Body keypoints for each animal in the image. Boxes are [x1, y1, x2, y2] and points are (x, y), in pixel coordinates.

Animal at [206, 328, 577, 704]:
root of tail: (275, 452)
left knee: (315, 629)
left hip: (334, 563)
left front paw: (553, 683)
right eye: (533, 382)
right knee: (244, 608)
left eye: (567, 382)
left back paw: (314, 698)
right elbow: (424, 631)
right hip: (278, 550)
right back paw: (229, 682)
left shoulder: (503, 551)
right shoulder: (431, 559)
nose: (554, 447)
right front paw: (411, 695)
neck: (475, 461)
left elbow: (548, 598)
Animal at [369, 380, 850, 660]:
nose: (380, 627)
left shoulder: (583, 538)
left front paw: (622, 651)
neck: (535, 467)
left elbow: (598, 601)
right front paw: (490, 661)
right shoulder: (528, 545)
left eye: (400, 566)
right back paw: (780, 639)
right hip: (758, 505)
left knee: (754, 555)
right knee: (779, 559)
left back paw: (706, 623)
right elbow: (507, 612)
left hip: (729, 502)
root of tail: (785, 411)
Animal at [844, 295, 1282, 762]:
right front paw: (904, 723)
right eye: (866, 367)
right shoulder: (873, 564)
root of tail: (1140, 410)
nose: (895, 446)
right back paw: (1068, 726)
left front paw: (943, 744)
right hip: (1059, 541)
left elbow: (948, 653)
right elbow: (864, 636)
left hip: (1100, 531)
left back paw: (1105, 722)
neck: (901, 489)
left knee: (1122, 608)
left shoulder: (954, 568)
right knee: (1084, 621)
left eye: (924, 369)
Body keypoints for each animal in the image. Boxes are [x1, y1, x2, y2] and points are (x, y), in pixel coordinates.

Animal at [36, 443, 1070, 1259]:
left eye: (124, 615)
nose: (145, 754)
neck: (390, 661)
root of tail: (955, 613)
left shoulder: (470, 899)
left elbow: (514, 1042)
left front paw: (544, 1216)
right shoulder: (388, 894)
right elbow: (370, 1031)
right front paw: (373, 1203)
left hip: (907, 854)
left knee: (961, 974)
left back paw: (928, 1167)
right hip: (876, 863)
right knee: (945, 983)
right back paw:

---------------

Please output the entire listing exactly as it stands.

* _Your response_:
Body keypoints for each animal in the image. Boxes are [x1, y1, x2, y2] and points are (x, y), in pixel coordinates.

Animal at [206, 328, 577, 704]:
root of tail: (275, 452)
left knee: (315, 629)
left hip: (334, 563)
left front paw: (553, 683)
right eye: (533, 382)
right knee: (244, 608)
left eye: (567, 382)
left back paw: (314, 698)
right elbow: (424, 631)
right hip: (278, 550)
right back paw: (229, 682)
left shoulder: (503, 551)
right shoulder: (431, 559)
nose: (554, 447)
right front paw: (411, 695)
neck: (475, 461)
left elbow: (548, 598)
Animal at [369, 380, 850, 660]:
nose: (380, 627)
left shoulder: (583, 538)
left front paw: (622, 651)
neck: (535, 467)
left elbow: (598, 601)
right front paw: (490, 661)
right shoulder: (528, 545)
left eye: (400, 566)
right back paw: (780, 639)
right hip: (758, 505)
left knee: (754, 555)
right knee: (779, 559)
left back paw: (706, 623)
right elbow: (507, 612)
left hip: (729, 502)
root of tail: (785, 411)
Animal at [844, 295, 1282, 762]:
right front paw: (904, 723)
right eye: (866, 367)
right shoulder: (873, 564)
root of tail: (1140, 410)
nose: (895, 446)
right back paw: (1068, 726)
left front paw: (943, 744)
right hip: (1059, 541)
left elbow: (948, 653)
right elbow: (864, 636)
left hip: (1100, 531)
left back paw: (1105, 722)
neck: (901, 489)
left knee: (1122, 608)
left shoulder: (954, 568)
right knee: (1084, 621)
left eye: (924, 369)
Body keypoints for each animal in the image. Boxes are [x1, y1, x2, y2] and points are (x, y), in pixel coordinates.

Animal at [36, 443, 1070, 1259]:
left eye: (124, 615)
nose: (145, 754)
neck: (390, 661)
root of tail: (955, 613)
left shoulder: (470, 899)
left elbow: (514, 1042)
left front paw: (544, 1216)
right shoulder: (388, 894)
right elbow: (370, 1031)
right front paw: (373, 1203)
left hip: (907, 854)
left knee: (961, 974)
left back paw: (928, 1167)
right hip: (876, 863)
right knee: (945, 983)
right back paw:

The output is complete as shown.